Satisfying assignments, twice-3SAT NP complete

Question

I wanted to solve the following problem about 3SAT . The question is 1. to show if the problem is NP-complete and 2. whether the problem has two different satisfying assignments.

"TWICE-3SAT Input: A propositional formula ϕ in conjunctive normal form, such that each clause consists of exactly three literals (as in 3SAT). Question: Does ϕ have at least two different satisfying assignments?"
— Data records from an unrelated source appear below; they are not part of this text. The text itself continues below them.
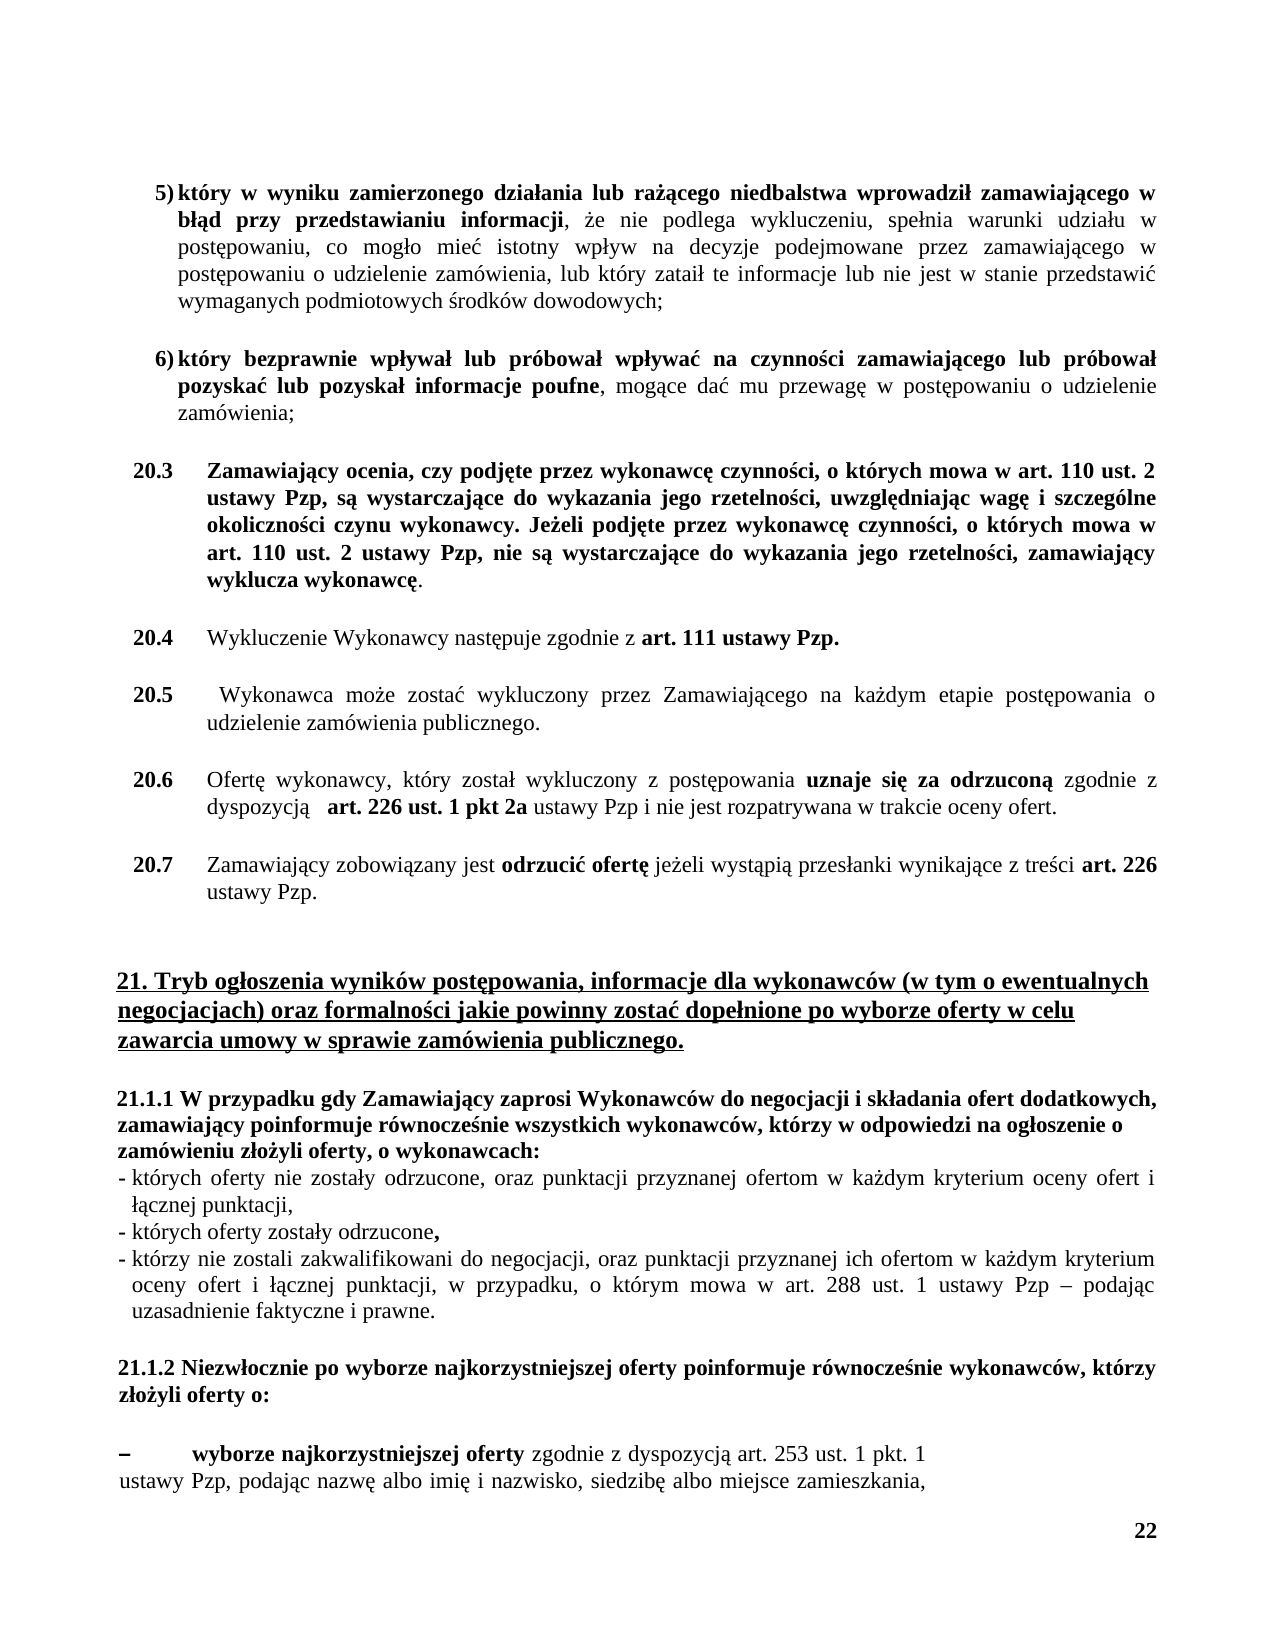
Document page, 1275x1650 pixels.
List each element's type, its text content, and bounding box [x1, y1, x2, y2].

subtitle 21. Tryb ogłoszenia wyników postępowania, informacje dla wykonawców (w tym o ewentualnych negocjacjach) oraz formalności jakie powinny zostać dopełnione po wyborze oferty w celu zawarcia umowy w sprawie zamówienia publicznego. [116, 966, 1157, 1054]
text 21.1.2 Niezwłocznie po wyborze najkorzystniejszej oferty poinformuje równocześnie wykonawców, którzy złożyli oferty o: [118, 1354, 1157, 1408]
list który bezprawnie wpływał lub próbował wpływać na czynności zamawiającego lub próbował pozyskać lub pozyskał informacje poufne, mogące dać mu przewagę w postępowaniu o udzielenie zamówienia; [155, 345, 1157, 425]
list Zamawiający zobowiązany jest odrzucić ofertę jeżeli wystąpią przesłanki wynikające z treści art. 226 ustawy Pzp. [133, 851, 1157, 904]
list którzy nie zostali zakwalifikowani do negocjacji, oraz punktacji przyznanej ich ofertom w każdym kryterium oceny ofert i łącznej punktacji, w przypadku, o którym mowa w art. 288 ust. 1 ustawy Pzp – podając uzasadnienie faktyczne i prawne. [118, 1245, 1157, 1324]
list Zamawiający ocenia, czy podjęte przez wykonawcę czynności, o których mowa w art. 110 ust. 2 ustawy Pzp, są wystarczające do wykazania jego rzetelności, uwzględniając wagę i szczególne okoliczności czynu wykonawcy. Jeżeli podjęte przez wykonawcę czynności, o których mowa w art. 110 ust. 2 ustawy Pzp, nie są wystarczające do wykazania jego rzetelności, zamawiający wyklucza wykonawcę. [133, 457, 1157, 592]
list Wykluczenie Wykonawcy następuje zgodnie z art. 111 ustawy Pzp. [133, 624, 1157, 650]
list Wykonawca może zostać wykluczony przez Zamawiającego na każdym etapie postępowania o udzielenie zamówienia publicznego. [133, 682, 1157, 735]
text 21.1.1 W przypadku gdy Zamawiający zaprosi Wykonawców do negocjacji i składania ofert dodatkowych, zamawiający poinformuje równocześnie wszystkich wykonawców, którzy w odpowiedzi na ogłoszenie o zamówieniu złożyli oferty, o wykonawcach: [116, 1086, 1157, 1163]
list których oferty zostały odrzucone, [118, 1218, 1157, 1244]
list Ofertę wykonawcy, który został wykluczony z postępowania uznaje się za odrzuconą zgodnie z dyspozycją art. 226 ust. 1 pkt 2a ustawy Pzp i nie jest rozpatrywana w trakcie oceny ofert. [133, 766, 1157, 820]
list który w wyniku zamierzonego działania lub rażącego niedbalstwa wprowadził zamawiającego w błąd przy przedstawianiu informacji, że nie podlega wykluczeniu, spełnia warunki udziału w postępowaniu, co mogło mieć istotny wpływ na decyzje podejmowane przez zamawiającego w postępowaniu o udzielenie zamówienia, lub który zataił te informacje lub nie jest w stanie przedstawić wymaganych podmiotowych środków dowodowych; [155, 179, 1157, 313]
list których oferty nie zostały odrzucone, oraz punktacji przyznanej ofertom w każdym kryterium oceny ofert i łącznej punktacji, [118, 1163, 1157, 1217]
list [118, 1440, 927, 1493]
I understand that we have to use reduction of a known NP-complete problem (such as an independent set) to the problem asked. But I can't go further. I would appreciate your help. I have been working on this for almost a week but I cannot go further.

Answer 1

Hints:

1. Showing that the problem is NP is easy.
2. To show that it is NP-hard, show first that TWICE-SAT is NP-hard (see next step).
3. In order to show that TWICE-SAT is NP-hard, reduce from SAT. The idea is to add a "dummy" satisfying assignment, which is always going to be satisfying; any satisfying assignment of the original SAT instance will translate to a (different) satisfying assignment of the new instance.
4. Either reduce TWICE-SAT to TWICE-3SAT, or use insights from your proof in step 3 to prove that TWICE-3SAT is NP-hard.